#### Input records
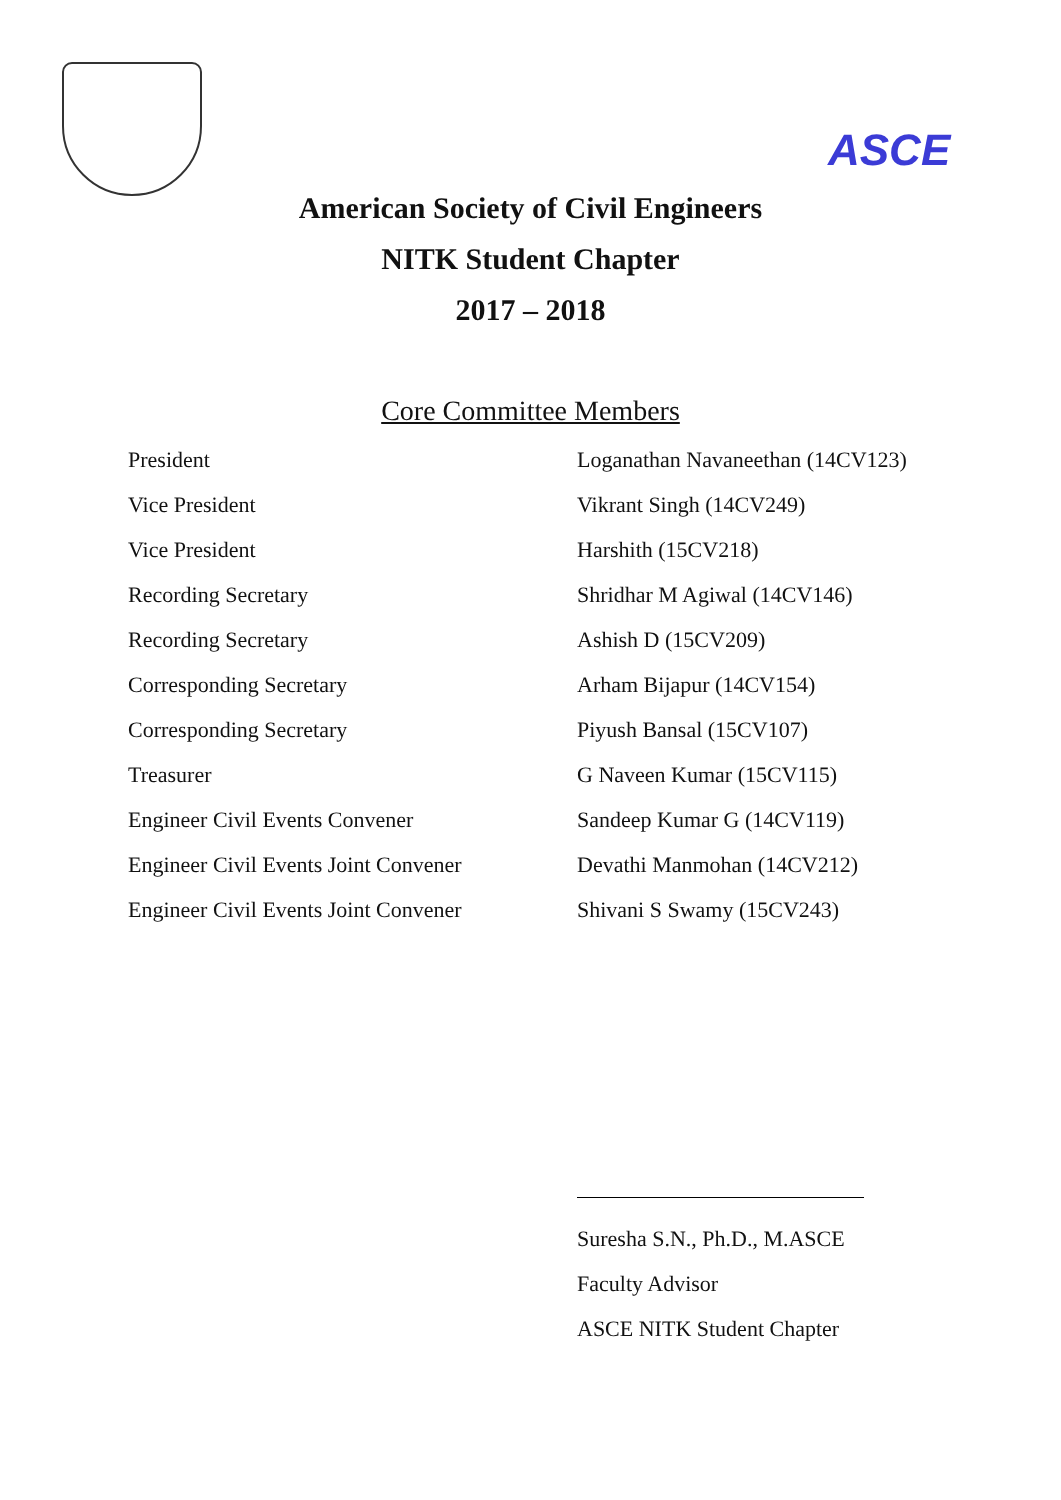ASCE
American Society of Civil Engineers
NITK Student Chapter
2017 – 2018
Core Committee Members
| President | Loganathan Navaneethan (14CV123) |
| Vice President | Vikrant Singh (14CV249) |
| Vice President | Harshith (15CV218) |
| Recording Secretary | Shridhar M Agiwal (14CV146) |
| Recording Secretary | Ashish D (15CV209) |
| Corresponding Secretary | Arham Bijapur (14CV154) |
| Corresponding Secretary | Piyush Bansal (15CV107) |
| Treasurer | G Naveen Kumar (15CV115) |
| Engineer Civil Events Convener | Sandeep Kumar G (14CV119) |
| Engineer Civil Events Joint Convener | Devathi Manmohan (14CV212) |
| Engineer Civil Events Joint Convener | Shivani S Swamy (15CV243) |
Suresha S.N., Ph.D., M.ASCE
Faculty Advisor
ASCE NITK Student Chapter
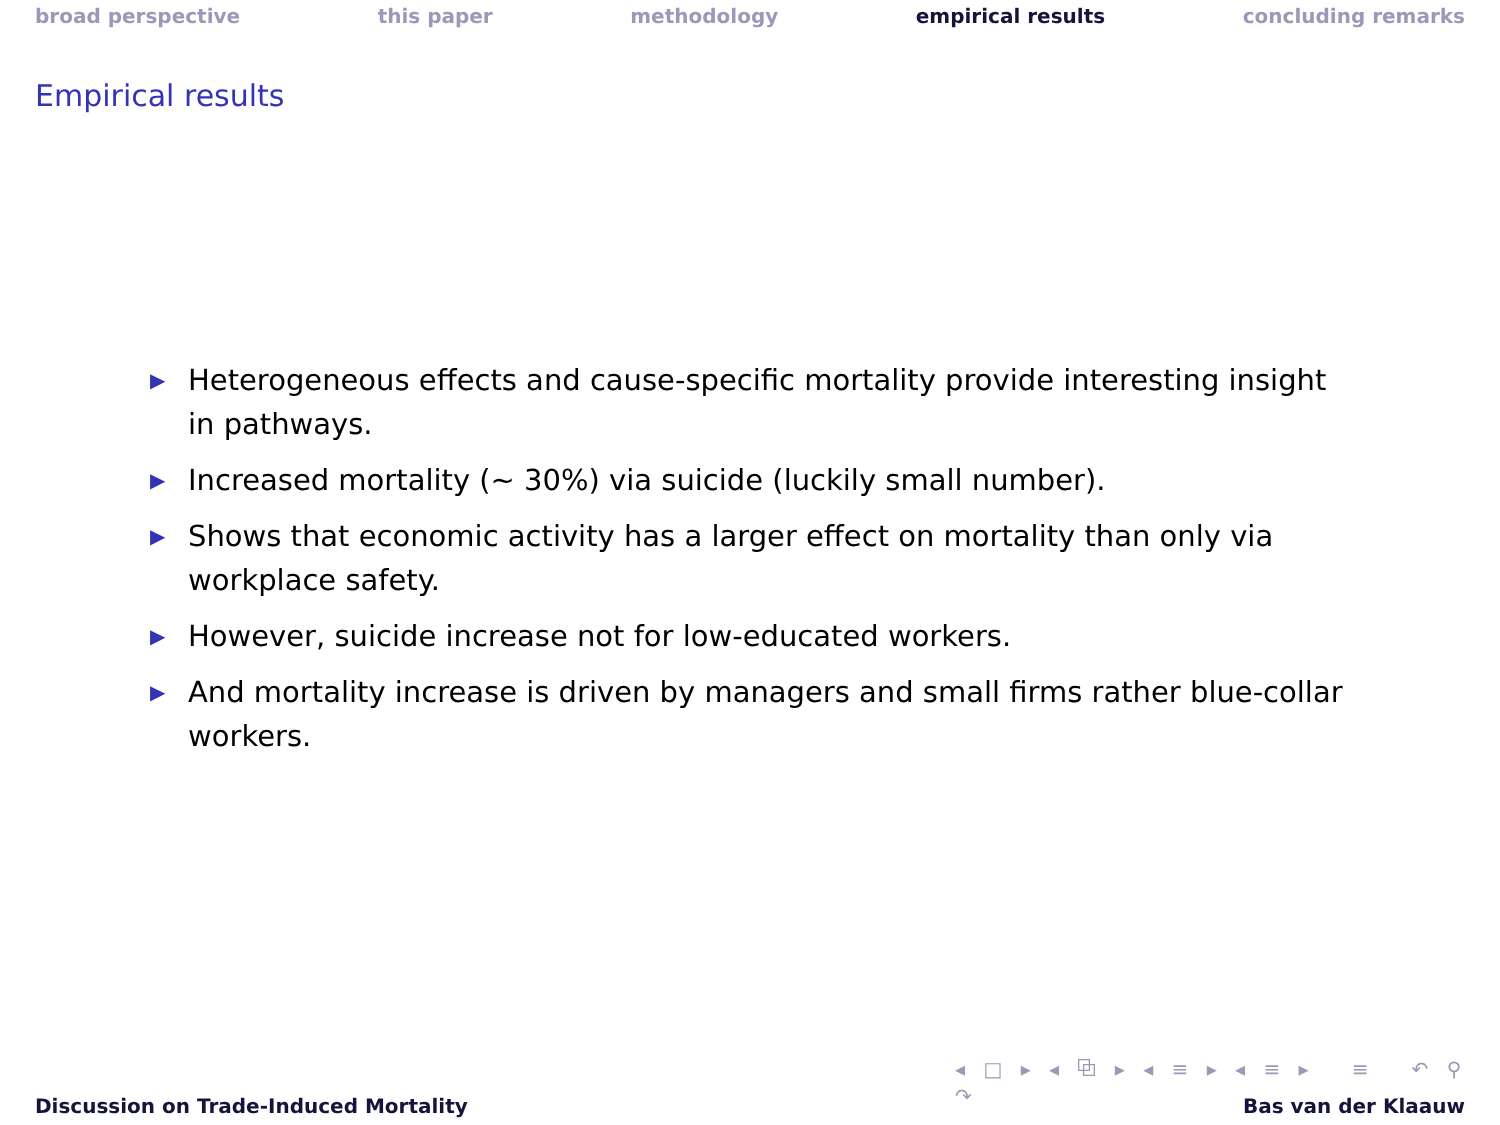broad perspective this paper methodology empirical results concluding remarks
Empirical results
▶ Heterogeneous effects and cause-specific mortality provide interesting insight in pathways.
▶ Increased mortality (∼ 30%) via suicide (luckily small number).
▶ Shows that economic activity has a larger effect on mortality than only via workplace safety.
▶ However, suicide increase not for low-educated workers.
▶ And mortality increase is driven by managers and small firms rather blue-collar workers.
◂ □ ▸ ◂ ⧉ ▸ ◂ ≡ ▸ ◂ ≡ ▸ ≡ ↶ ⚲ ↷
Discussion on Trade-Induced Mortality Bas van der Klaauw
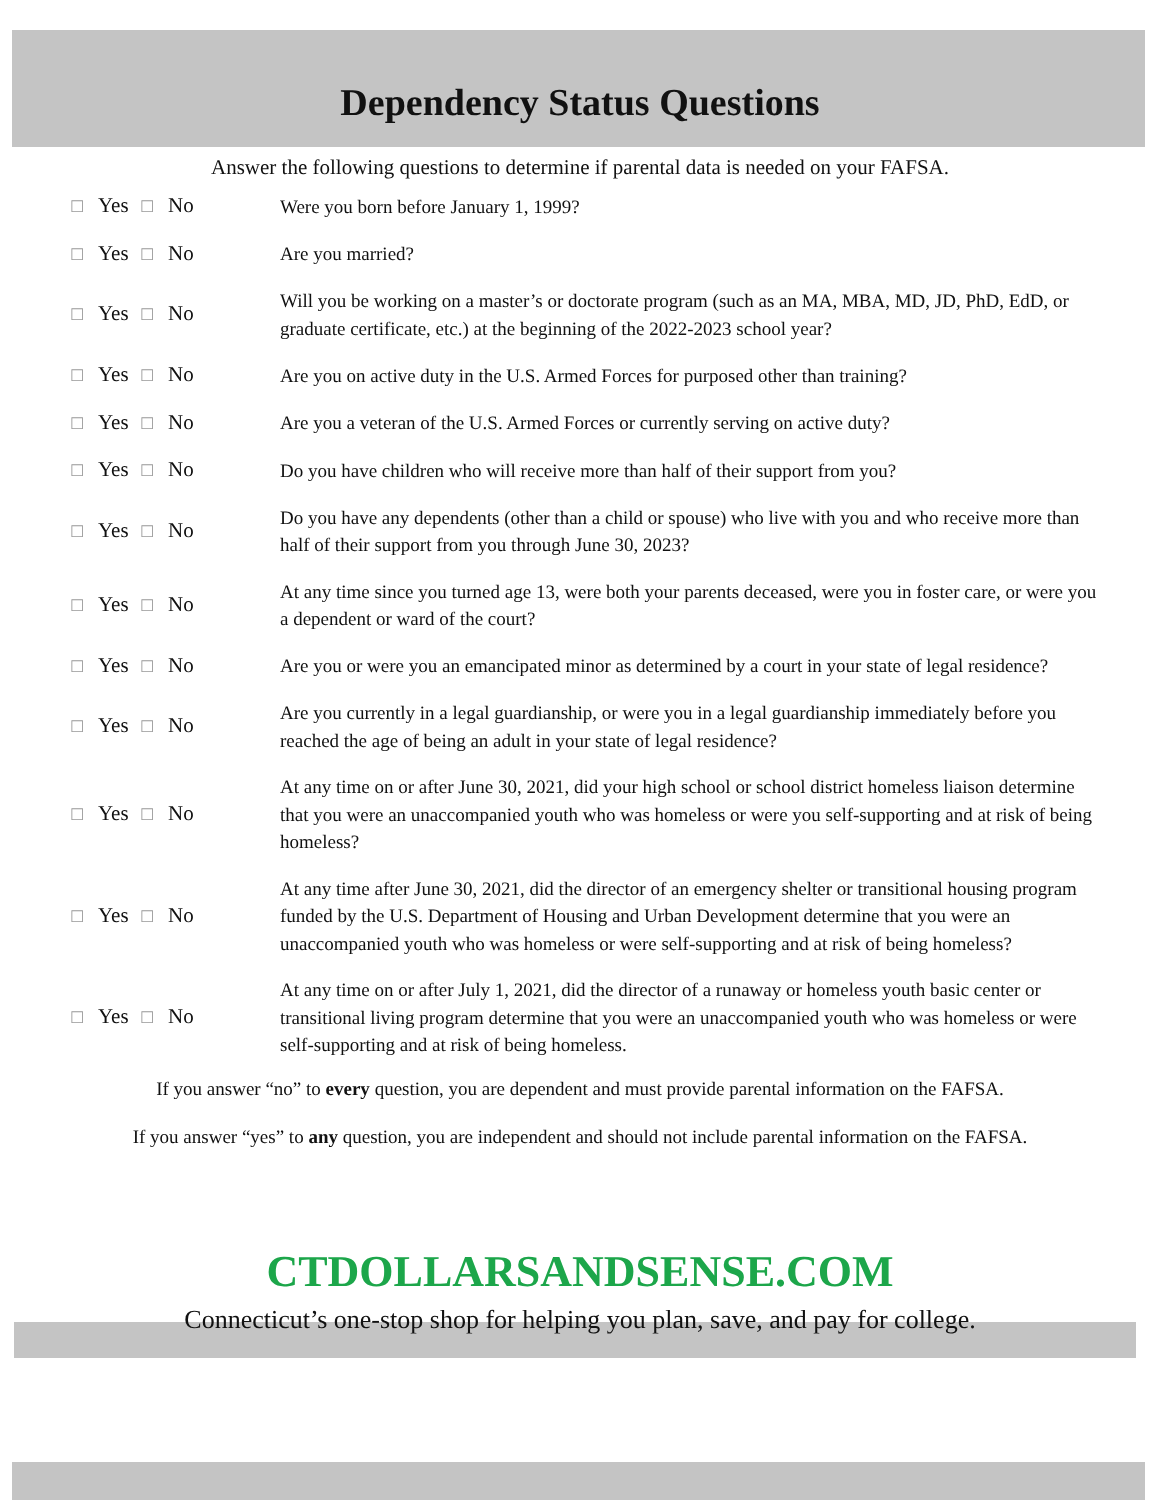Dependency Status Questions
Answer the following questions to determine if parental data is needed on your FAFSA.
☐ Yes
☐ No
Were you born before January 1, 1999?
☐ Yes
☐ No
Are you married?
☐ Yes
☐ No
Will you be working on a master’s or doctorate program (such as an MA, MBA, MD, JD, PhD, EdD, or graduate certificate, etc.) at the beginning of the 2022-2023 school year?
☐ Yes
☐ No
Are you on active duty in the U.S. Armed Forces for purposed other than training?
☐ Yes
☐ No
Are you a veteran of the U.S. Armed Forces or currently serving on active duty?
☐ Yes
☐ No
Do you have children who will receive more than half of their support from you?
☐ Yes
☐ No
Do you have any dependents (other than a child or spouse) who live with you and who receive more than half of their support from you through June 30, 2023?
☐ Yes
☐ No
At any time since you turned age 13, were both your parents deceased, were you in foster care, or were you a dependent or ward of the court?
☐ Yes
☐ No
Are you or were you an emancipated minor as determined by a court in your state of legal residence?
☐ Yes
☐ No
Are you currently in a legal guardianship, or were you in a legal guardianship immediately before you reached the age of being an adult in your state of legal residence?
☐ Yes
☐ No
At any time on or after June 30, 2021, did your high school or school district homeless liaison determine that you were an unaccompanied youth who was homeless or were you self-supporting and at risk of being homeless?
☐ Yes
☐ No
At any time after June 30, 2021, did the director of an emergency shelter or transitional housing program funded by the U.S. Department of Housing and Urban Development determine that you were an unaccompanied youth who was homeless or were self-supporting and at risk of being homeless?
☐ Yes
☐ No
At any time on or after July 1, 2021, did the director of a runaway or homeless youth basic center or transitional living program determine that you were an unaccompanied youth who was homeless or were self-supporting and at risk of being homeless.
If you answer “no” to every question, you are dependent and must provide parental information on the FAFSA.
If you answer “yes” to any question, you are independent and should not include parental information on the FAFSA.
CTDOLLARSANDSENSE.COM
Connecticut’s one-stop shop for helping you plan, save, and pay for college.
########
→ **What is required**
What lines in the material above include "half"? Copy every one of them.

→ **Result of this task**
Do you have children who will receive more than half of their support from you?
Do you have any dependents (other than a child or spouse) who live with you and who receive more than half of their support from you through June 30, 2023?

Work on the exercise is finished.